I was wondering if there is a general solution of the following second-order homogeneous ODE.

$$ ty''(t)+(2-t)y'(t)=(1+\frac{\lambda}{t})y(t)\quad t>0 $$ where $\lambda$ is a positive constant.

Answer 1

$$ ty''(t)+(2-t)y'(t)=(1+\frac{\lambda}{t})y(t)\quad t>0 $$ HINT :

This looks like an ODE of the Bessel kind, but generalized. This draw us to try a change of function such as : $$y(t)=t^pe^{qt}z(t)$$ Compute $y'(t)$ and $y''(t)$. Put them into the ODE. Then determine the parameters $p,q,c$ such as the equation becomes on the form of a Bessel equation. Of course, this is an arduous calculus. This leads to : $$t^2z''+\left(2(p+1)t+(2q-1)t^2 \right)z'+\left((q-1)qt^2+(2q-p+2pq-1)t-\lambda+p(p+1) \right)z=0$$ To be checked. Nor quite sure of the calculus.

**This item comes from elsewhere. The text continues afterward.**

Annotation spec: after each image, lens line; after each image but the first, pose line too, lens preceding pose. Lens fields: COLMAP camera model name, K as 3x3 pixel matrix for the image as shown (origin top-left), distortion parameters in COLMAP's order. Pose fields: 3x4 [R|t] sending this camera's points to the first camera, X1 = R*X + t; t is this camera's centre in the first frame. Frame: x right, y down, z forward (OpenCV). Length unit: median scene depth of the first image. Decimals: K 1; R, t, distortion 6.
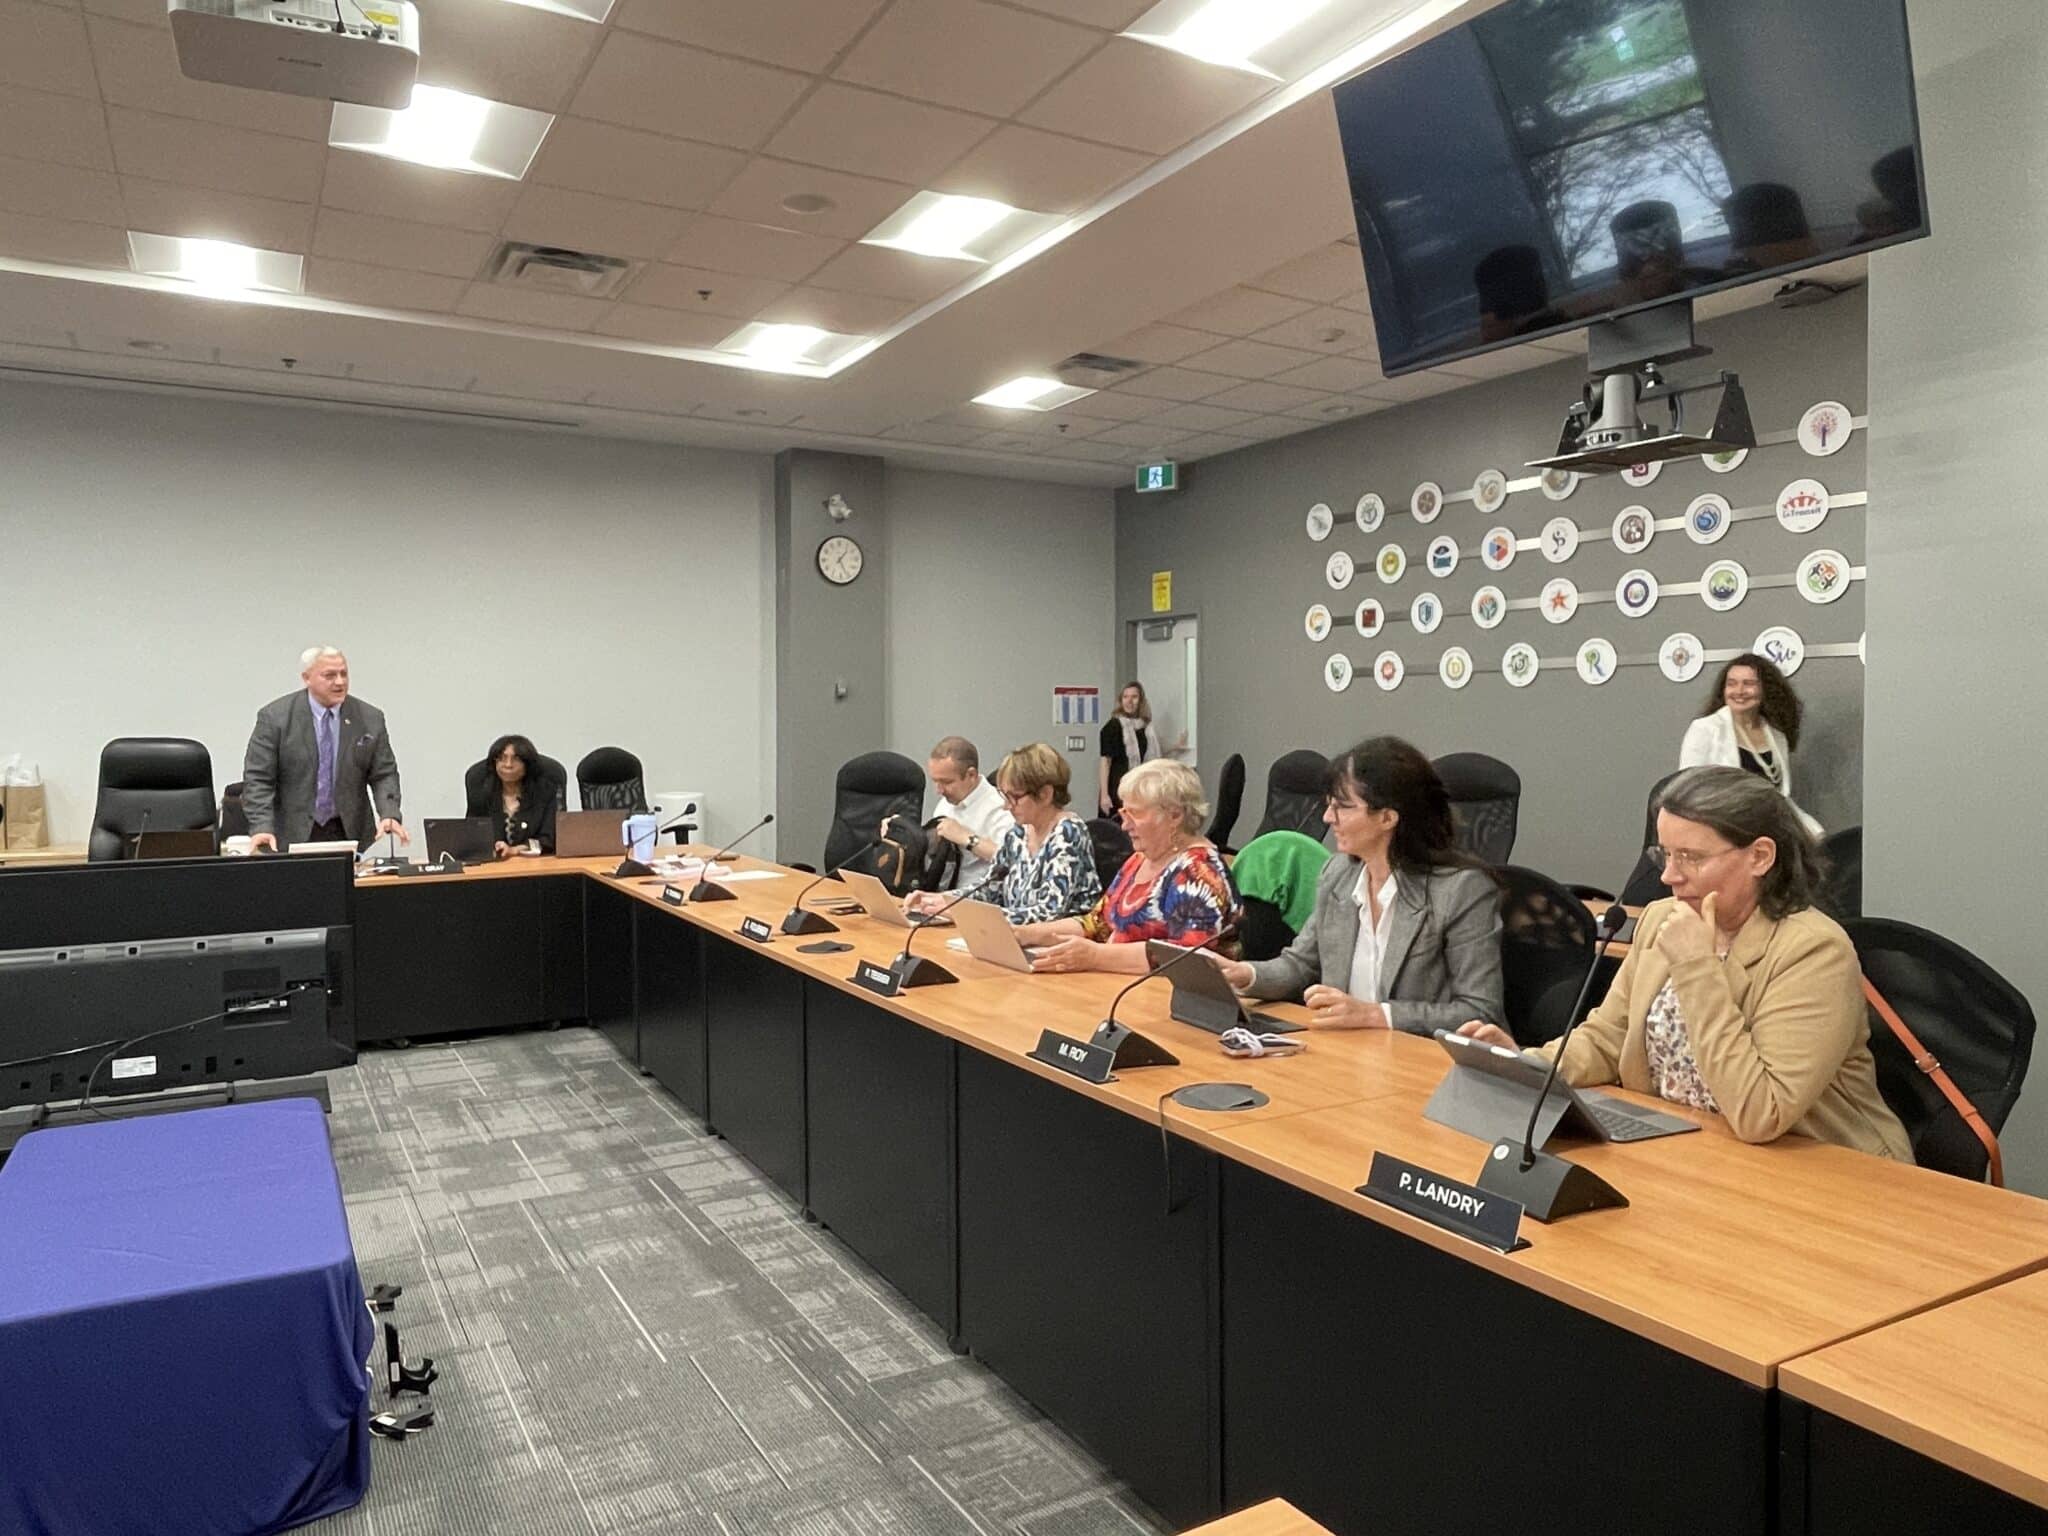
lens RADIAL K [[1389.8, 0, 1042.2], [0, 1389.8, 761.0], [0, 0, 1]] dist [0.003024, -0.002488]
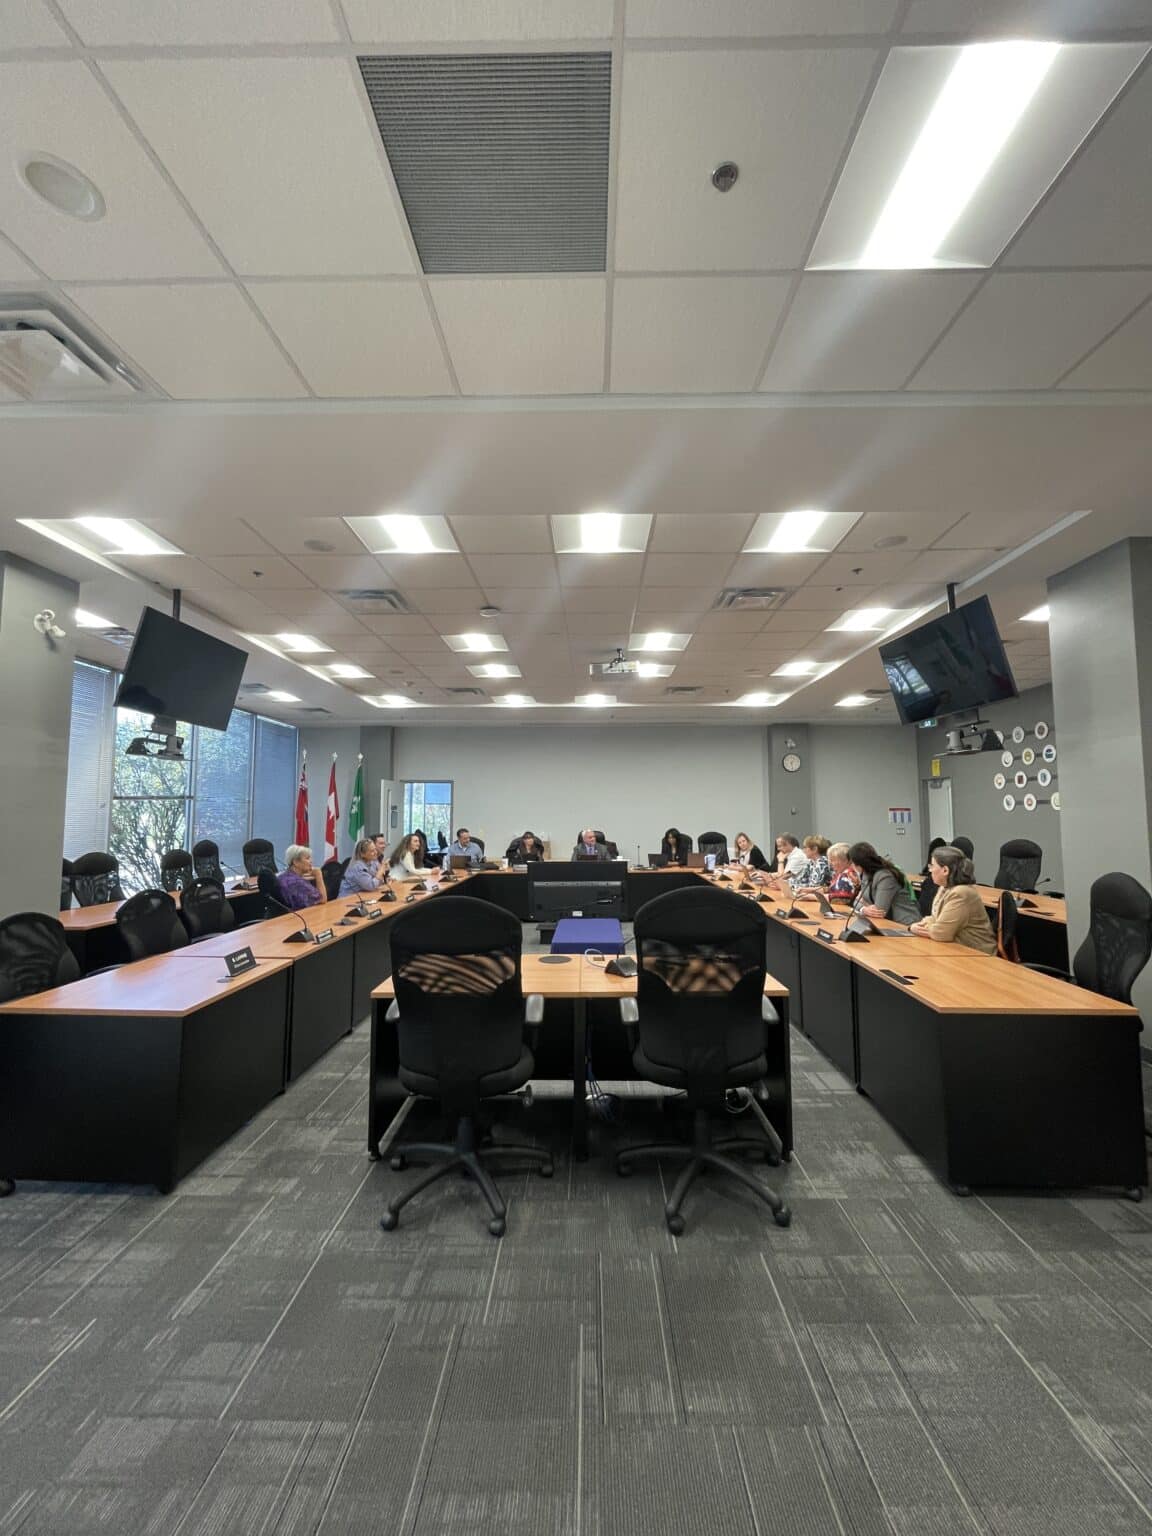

On can see that a simplification occurs with $$q=\frac12 \quad\text{and}\quad p=-\frac12$$ $$t^2z''+tz'-\frac14\left(t^2+4\lambda+1 \right)z=0$$ $$z(t)=c_1\text{I}_{\sqrt{\lambda+\frac14}}\left(\frac{t}{2}\right)+c_2\text{K}_{\sqrt{\lambda+\frac14}}\left(\frac{t}{2}\right)$$ I and K denote the modified Bessel functions of first and second kind. $$y(t)=c_1t^{-1/2}e^{t/2}\text{I}_{\sqrt{\lambda+\frac14}}\left(\frac{t}{2}\right)+c_2t^{-1/2}e^{t/2}\text{K}_{\sqrt{\lambda+\frac14}}\left(\frac{t}{2}\right)$$

Answer 2

Hint:

$ty''+(2-t)y'=\left(1+\dfrac{\lambda}{t}\right)y$

$t^2y''+(2t-t^2)y'-(t+\lambda)y=0$

Let $y=e^{at}u$ ,

Then $y'=e^{at}u'+ae^{at}u$

$y''=e^{at}u''+ae^{at}u'+ae^{at}u'+a^2e^{at}u=e^{at}u''+2ae^{at}u'+a^2e^{at}u$

$\therefore t^2(e^{at}u''+2ae^{at}u'+a^2e^{at}u)+(2t-t^2)(e^{at}u'+ae^{at}u)-(t+\lambda)e^{at}u=0$

$t^2u''+((2a-1)t^2+2t)u'+(a(a-1)t^2+(2a-1)t-\lambda)u=0$

Choose $2a-1=0$ , i.e. $a=\dfrac{1}{2}$ , the ODE becomes

$t^2u''+2tu'-\left(\dfrac{t^2}{4}+\lambda\right)u=0$